Balancing Ball - Writing a Game for the BBC Micro:bit

After getting a little more familiar with the BBC Micro:bit I decided the best way to learn something about the true capabilities of the platform was to write some code, and what better way to do that than by creating a fun game?

The micro:bit has a built in led display on one side of the PCB which makes it a good starting platform for development but that in also brings it's own challenges. The display is only 5 x 5 pixels. In that case, Quake is probably not going to be on the list of game options.

The Game

Top of my list of things to experiment with was the built-in accelerometer so I decided to code a simple ball balancing game, similar to a more elaborate version I had on an old phone of mine a few years ago.

The idea is that the "ball" (the glowing pixel on the screen) starts off in the middle of the board and moves left or right, forward or back as the board is tipped one way or the other, as reported by the accelerometer.

The point of the game is to get the ball back into the centre of the board by gently tipping the board backwards and forwards and adjusting your movements in response to how the ball "rolls around" on the display. When you do the ball back into the centre, you are rewarded with a smiley face and the game starts again.

The Ball

To try and make this game easily readable for learning I tried to stay away from using classes or anything too exotic. The ball coordinates, an x-y pair, are modelled as a simple list containing two values. Of course, the big disadvantage with this is that all of the functions to move and draw the ball have to know the order of the coordinates to be able to use them correctly.

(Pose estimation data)

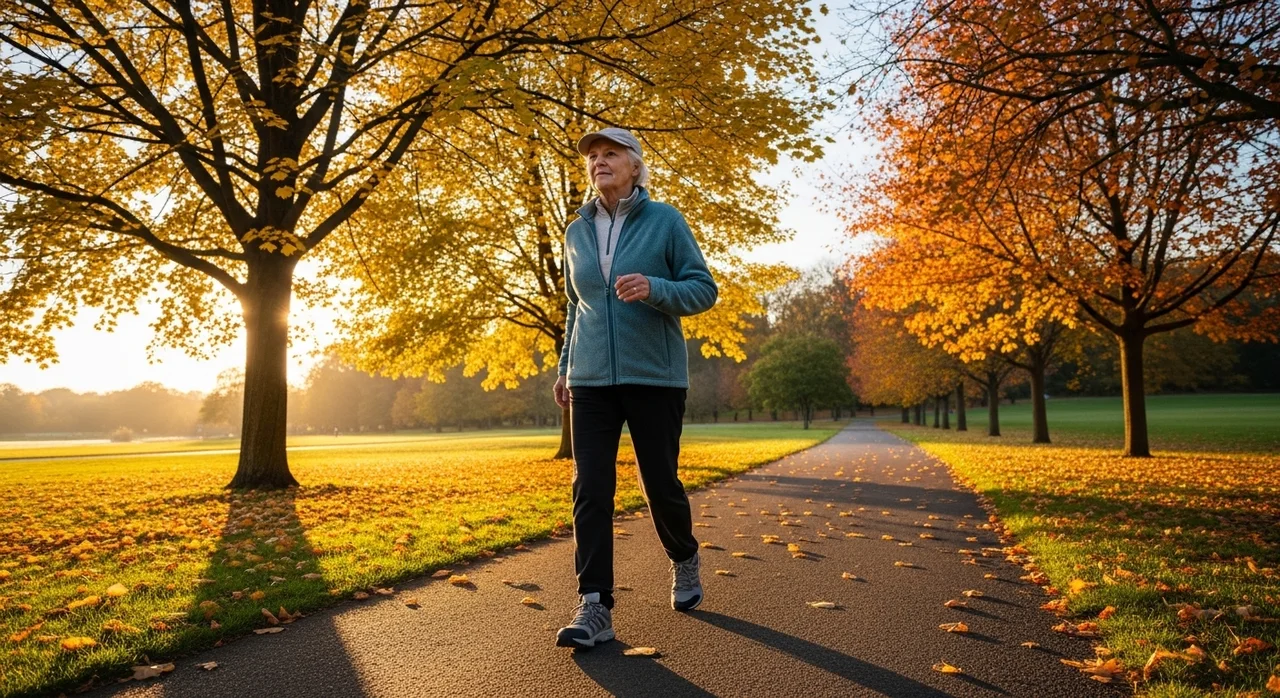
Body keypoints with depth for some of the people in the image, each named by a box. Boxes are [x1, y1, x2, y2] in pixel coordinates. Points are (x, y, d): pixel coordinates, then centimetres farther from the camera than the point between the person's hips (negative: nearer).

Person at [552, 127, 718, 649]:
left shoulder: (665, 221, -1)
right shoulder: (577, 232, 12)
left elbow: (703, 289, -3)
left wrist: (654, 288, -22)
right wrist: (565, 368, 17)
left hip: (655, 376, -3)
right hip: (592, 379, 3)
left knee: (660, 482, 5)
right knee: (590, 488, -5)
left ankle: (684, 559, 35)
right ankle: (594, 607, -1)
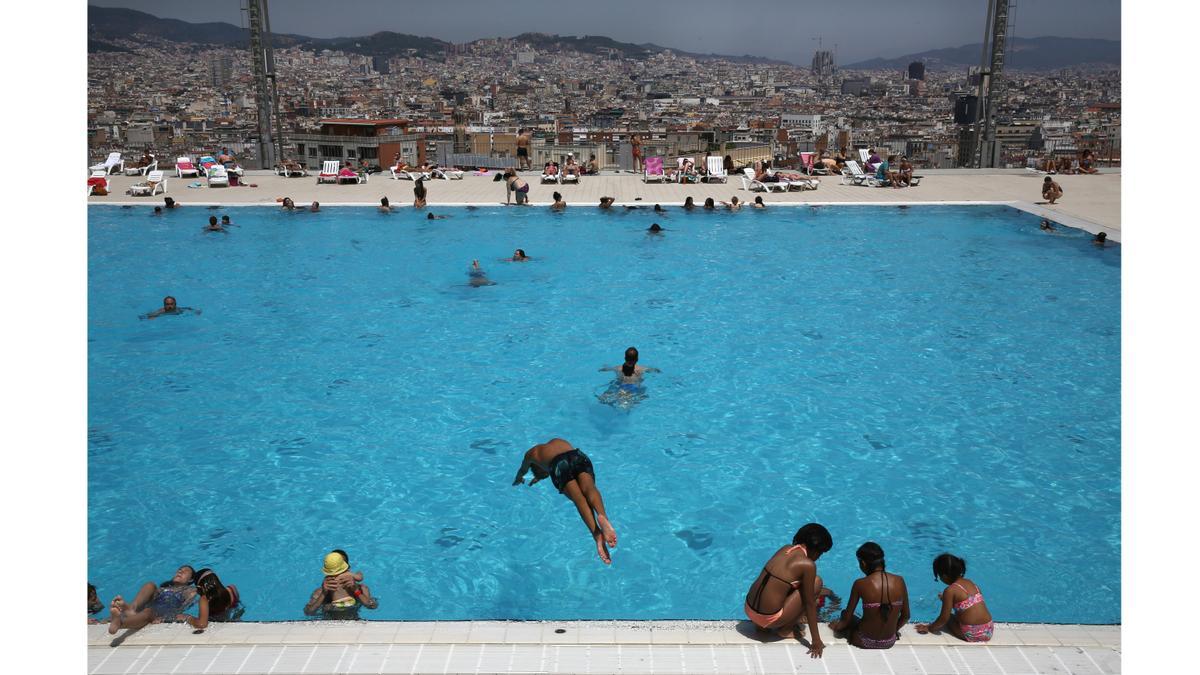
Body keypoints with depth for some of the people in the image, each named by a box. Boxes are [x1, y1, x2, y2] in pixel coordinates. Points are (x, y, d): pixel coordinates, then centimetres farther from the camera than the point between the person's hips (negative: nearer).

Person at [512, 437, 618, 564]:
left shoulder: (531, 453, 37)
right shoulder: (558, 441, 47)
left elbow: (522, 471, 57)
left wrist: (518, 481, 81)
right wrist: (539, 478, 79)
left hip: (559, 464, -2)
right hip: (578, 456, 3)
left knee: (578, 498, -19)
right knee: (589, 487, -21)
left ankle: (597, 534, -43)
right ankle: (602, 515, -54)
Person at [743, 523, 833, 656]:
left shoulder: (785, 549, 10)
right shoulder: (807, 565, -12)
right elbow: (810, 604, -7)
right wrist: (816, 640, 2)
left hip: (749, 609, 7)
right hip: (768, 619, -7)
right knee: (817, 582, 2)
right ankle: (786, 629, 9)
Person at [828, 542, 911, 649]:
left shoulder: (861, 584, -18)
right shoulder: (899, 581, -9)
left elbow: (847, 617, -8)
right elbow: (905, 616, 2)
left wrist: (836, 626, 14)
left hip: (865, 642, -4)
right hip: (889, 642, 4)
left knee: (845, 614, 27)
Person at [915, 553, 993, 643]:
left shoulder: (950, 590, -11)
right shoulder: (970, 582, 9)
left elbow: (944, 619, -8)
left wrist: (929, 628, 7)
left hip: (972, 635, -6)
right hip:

EXERCISE REQUIREMENTS:
**A)** In the micro:bit ball game article, how are the ball's coordinates modeled?
**B)** Continue the micro:bit ball game article from its last sentence.

TASK-BY-TASK ANSWERS:
**A)** As a simple list containing two values, an x-y pair.

**B)**
Tipping Point

The microbit accelerometer has some sophisticated capabilities to be able to recognise named gestures such as 'shake' but I was only interested in the devices orientation in space for this game so the accelerometer.get_x() and accelerometer.get_y() functions were just what I needed. There's also a similar function to report the z reading if you want it. Each value is reported as a
positive or negative value 0..360.

Code

Here's the code for the game:

# Balance ball game for microbit

from microbit import *

table_edge = 4
table_centre = 2

def keep_ball_on_table(ball):
    # bounds of led grid
    ball[0] = min(ball[0], table_edge)
    ball[0] = max(ball[0], 0)
    ball[1] = min(ball[1], table_edge)
    ball[1] = max(ball[1], 0)

    return ball

# Accelerometer
def tilt_is_slight(tilt):
    return abs(tilt) < 50

def tilt_is_left(tilt):
    return tilt < 0

def tilt_is_right(tilt):
    return tilt > 0

def tilt_is_up(tilt):
    return tilt > 0

def tilt_is_down(tilt):
    return tilt < 0

# drawing
refresh_in_milliseconds = 50

PIXEL_ON = 9
PIXEL_OFF = 0

def hide_ball_at(point):
    display.set_pixel(point[0], point[1], PIXEL_OFF)

def show_ball_at(point):
    display.set_pixel(point[0], point[1], PIXEL_ON)

display.clear()

# start in centre
ball = [ table_centre, table_centre ]

#light up the centre dot...
show_ball_at(ball)

while True:

    sleep(refresh_in_milliseconds)

    hide_ball_at(ball)

    x_tilt = accelerometer.get_x()
    y_tilt = accelerometer.get_y()

    if tilt_is_slight(x_tilt):
        ball[0] = ball[0] # nothing
    elif tilt_is_left(x_tilt):
        ball[0] -= 1
    elif tilt_is_right(x_tilt):
        ball[0] += 1

    if tilt_is_slight(y_tilt):
        ball[1] = ball[1] # nothing
    elif tilt_is_left(y_tilt):
        ball[1] -= 1
    elif tilt_is_right(y_tilt):
        ball[1] += 1

    ball = keep_ball_on_table(ball)

    # calibraton
    #display.scroll(str(x_tilt) + " " + str(y_tilt))
    show_ball_at(ball)

    if ball[0] == table_centre and ball[1] == table_centre:
        sleep(1000)
        display.show(Image.HAPPY)
        sleep(2000)
        display.clear()